Loving mercy.

“He has shown you, O man, what is good;
And what does the Lord require of you
But to do justly,
To love mercy,
And to walk humbly with your God?”
 – Micah 6:8 NKJV

I know that I need mercy. I know that the people I love need mercy. I know that the people that drive me nuts need mercy. Pick any reputable (or irreputable, if you really want to drive the point home!) news agency, and scan the headlines for ten seconds – this world desperately needs mercy.

It can be easy to hear that familiar passage and think “love mercy, got it.” Mercy is like being kind, right? So be kind. Check. Be slow to anger, quick to forgive. Check. Try to think the absolute best about a situation until it’s impossible to continue to do so. Check. Be charitable in your estimation of all. Check, check, check. We all need mercy, got it.

But needing a thing and loving a thing aren’t quite the same thing, are they?
It’s one thing to be needed; it’s entirely another to be loved.
Ask any woman.

Let’s take a moment to savor Micah 6:6-8:

“With what shall I come before the Lord,
And bow myself before the High God?
Shall I come before Him with burnt offerings,
With calves a year old?

Will the Lord be pleased with thousands of rams,
Ten thousand rivers of oil?
Shall I give my firstborn for my transgression,
The fruit of my body for the sin of my soul?

He has shown you, O man, what is good;
And what does the Lord require of you

But to do justly,
To love mercy,
And to walk humbly with your God?”

First, is there anything more beautiful than that phrasing in verse 7 – ‘the fruit of my body for the sin of my soul’? What beauty, what aching there is in the author’s approximation of God’s perfect holiness. He knows there’s no sacrifice that could even come close to atoning for the soul of man. But what blessed relief in finding that what our Lord requires – what is pleasing to Him even beyond the most incalculably valued sacrifice – is that we would do justice, love mercy, and walk humbly before Him.

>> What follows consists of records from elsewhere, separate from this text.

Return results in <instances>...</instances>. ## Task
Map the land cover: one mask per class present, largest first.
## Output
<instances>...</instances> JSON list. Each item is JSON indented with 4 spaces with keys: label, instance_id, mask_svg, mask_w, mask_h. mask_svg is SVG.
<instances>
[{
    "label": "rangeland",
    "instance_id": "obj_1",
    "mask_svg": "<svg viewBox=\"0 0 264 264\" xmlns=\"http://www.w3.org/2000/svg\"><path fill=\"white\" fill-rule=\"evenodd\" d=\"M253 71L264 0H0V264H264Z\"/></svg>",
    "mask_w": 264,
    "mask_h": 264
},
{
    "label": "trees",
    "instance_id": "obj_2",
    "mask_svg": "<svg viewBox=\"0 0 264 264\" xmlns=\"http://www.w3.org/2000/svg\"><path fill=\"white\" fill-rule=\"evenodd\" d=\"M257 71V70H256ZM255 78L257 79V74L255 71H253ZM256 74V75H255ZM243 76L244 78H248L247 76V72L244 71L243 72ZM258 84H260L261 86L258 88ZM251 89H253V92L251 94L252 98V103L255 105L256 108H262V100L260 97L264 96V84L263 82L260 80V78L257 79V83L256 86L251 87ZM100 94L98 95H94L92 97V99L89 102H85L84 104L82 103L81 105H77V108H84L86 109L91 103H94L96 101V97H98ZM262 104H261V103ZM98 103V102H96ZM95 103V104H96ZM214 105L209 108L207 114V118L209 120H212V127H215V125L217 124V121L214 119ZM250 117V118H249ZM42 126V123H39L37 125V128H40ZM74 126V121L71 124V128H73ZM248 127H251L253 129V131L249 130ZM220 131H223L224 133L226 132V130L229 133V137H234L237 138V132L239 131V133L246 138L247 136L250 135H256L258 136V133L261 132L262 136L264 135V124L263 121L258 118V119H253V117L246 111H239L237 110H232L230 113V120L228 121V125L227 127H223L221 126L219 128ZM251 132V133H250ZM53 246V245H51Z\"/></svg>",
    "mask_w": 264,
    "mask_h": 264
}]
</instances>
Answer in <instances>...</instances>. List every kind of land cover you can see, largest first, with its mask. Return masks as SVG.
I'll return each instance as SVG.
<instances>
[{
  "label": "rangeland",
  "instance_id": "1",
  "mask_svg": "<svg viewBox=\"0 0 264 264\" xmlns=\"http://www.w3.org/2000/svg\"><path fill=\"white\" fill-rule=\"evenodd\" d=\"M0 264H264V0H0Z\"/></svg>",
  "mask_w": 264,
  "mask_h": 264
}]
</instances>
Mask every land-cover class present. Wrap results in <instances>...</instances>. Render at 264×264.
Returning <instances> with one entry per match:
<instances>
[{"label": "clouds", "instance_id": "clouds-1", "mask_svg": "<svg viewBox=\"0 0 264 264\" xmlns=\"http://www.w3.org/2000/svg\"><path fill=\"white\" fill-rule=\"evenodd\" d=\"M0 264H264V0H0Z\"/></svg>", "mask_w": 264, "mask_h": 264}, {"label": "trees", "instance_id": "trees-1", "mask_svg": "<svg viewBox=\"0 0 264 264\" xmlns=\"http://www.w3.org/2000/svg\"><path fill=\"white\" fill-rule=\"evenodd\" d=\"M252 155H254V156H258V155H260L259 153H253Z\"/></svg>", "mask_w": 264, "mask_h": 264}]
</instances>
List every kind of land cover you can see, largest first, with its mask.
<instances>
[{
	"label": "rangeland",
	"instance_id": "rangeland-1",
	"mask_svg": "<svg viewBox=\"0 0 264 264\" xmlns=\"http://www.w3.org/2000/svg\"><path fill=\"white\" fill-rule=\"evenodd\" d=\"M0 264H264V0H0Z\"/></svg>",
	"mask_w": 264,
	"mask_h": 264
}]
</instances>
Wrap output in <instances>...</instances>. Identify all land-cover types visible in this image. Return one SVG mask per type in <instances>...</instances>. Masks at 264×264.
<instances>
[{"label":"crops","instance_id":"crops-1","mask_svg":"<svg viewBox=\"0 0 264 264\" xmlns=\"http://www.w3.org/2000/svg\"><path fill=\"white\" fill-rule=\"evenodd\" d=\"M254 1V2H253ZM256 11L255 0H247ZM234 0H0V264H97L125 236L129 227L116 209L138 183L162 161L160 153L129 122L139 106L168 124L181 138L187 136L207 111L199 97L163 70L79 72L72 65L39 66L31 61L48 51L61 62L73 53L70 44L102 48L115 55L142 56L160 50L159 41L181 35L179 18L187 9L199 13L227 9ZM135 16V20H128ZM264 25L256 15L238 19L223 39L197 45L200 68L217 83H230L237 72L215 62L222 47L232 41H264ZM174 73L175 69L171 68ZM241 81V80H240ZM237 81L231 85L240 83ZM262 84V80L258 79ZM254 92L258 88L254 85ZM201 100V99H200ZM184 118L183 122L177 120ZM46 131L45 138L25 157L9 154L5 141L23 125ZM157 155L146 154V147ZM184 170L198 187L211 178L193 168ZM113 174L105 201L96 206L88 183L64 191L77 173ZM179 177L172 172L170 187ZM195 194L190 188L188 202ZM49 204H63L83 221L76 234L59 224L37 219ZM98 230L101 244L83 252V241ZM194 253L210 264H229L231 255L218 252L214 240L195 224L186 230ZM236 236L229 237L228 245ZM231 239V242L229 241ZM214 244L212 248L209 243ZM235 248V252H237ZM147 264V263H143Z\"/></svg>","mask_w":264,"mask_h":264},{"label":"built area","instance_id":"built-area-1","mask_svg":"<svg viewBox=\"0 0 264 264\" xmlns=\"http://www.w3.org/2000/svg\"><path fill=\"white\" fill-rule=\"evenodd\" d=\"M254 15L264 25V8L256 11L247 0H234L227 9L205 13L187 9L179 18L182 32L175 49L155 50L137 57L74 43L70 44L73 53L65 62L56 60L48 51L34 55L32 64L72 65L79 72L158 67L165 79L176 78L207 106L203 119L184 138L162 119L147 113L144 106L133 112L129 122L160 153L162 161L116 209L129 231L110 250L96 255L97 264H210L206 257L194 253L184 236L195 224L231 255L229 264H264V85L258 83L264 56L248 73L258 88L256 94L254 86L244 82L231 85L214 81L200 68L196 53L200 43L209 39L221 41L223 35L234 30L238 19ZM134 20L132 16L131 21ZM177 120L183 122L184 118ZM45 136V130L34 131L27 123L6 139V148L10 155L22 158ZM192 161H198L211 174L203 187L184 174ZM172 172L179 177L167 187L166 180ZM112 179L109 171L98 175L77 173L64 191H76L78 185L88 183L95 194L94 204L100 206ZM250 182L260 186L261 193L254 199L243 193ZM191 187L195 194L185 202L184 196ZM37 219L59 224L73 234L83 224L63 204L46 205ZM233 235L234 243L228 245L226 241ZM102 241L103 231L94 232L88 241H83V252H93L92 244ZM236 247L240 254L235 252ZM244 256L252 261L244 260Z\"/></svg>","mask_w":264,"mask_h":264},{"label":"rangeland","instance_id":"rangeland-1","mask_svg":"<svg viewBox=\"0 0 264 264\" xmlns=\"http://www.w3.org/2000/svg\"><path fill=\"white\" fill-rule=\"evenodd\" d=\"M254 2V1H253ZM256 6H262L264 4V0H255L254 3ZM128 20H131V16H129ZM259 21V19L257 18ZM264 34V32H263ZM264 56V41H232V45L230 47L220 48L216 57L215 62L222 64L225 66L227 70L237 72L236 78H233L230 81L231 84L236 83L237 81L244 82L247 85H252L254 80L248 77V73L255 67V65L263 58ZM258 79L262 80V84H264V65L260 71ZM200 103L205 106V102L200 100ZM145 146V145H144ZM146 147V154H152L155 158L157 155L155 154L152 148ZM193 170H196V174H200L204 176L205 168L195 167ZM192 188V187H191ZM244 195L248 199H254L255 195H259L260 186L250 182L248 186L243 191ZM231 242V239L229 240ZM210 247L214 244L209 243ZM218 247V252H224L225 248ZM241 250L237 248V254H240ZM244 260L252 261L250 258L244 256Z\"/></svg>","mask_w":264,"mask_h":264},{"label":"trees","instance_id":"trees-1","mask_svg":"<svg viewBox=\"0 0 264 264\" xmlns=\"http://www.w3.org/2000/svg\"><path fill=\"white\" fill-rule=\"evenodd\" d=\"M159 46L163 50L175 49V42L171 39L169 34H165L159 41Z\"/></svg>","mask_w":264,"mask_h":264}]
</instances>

This mercy, in some translations rendered as “kindness,” is defined in Oxford’s dictionary as “compassion or forgiveness shown towards someone whom it is within one’s power to punish or harm; performed out of a desire to relieve suffering.”

Take a moment to read that again, and consider its implications.

It is this mercy that God extends to us, every moment of created order, every moment of our existence. It is arrestingly beautiful.

In light of that, I have to ask myself, and by default, I include you, reader: do we love mercy? Not give lip service to it, not acknowledge the need for it, but do we love it?

Do we love mercy, in the way that God loves to show it to us, as read above – as compassion or forgiveness shown towards us, when it is within His power to punish us instead? And that given out of a desire to relieve our suffering? Do we love mercy like that? I don’t, but Lord, I want to.

There is a profound difference in receiving something that is given from love, and that which is doled out from stinginess or self-righteousness. With love, you are giving to honor the other, not to make yourself look good, and keeping no record of the wrong. There is a tangible sweetness to mercy given in love.

But perhaps you know that sickening feeling when you apologize to someone and yet are left on the hook. Maybe you are granted forgiveness, but only with ranting, or contempt, or condescension. Nobody feels free after that. There’s no relief that accompanies a stingy kind of ‘mercy’.

When I have received true mercy, that former kind, I have been so relieved, so grateful – especially when I’ve anticipated the hammer of the latter – and I’m usually eager afterwards to amend my ways. This should come as no surprise, because we are taught that it is kindness that leads us to repentance.

But I don’t always extend this assumption to others when the tables are turned. I don’t always give the benefit of the doubt that whatever has caused the need for mercy is likely regretted and seeking amendment.

I think of Jesus explaining to Simon the Pharisee in Luke 7 that those who have been forgiven much, love much; that those who have been forgiven little, love little. I wanted to write about how the natural outpouring of receiving His mercy would be love for the One offering it, with an overflow of love and mercy for those around us who need it.

But that doesn’t always happen in us, does it, for there is also the parable in Matthew 18, titled in some translations as, “The parable of the unmerciful servant.” Unsurprisingly, this also ties into forgiveness. We’re given these parables for so many reasons: for instruction, for encouragement, for comfort, but also at times as a sober warning for our souls.

Do we love mercy, both in receiving it ourselves, and in giving it freely to others?

Do we love mercy for ourselves, yet lord it over others when they need it?

Do we loathe both our own and others’ need for it, not knowing the solid footing of the depth and riches of His love and grace?

Take heart.

Wherever you find yourself today, as long as it is Today, there is hope in the living God and in His Word. In the words of my favorite Christmas hymn, ‘He knows our need, to our weakness is no stranger.’ He knows where this is easy for us, and He knows where it is hard. We can bring this in prayer, crying out to Him for help, because He looks upon us in mercy. I need it, you need it, and mercifully, He delights to give it.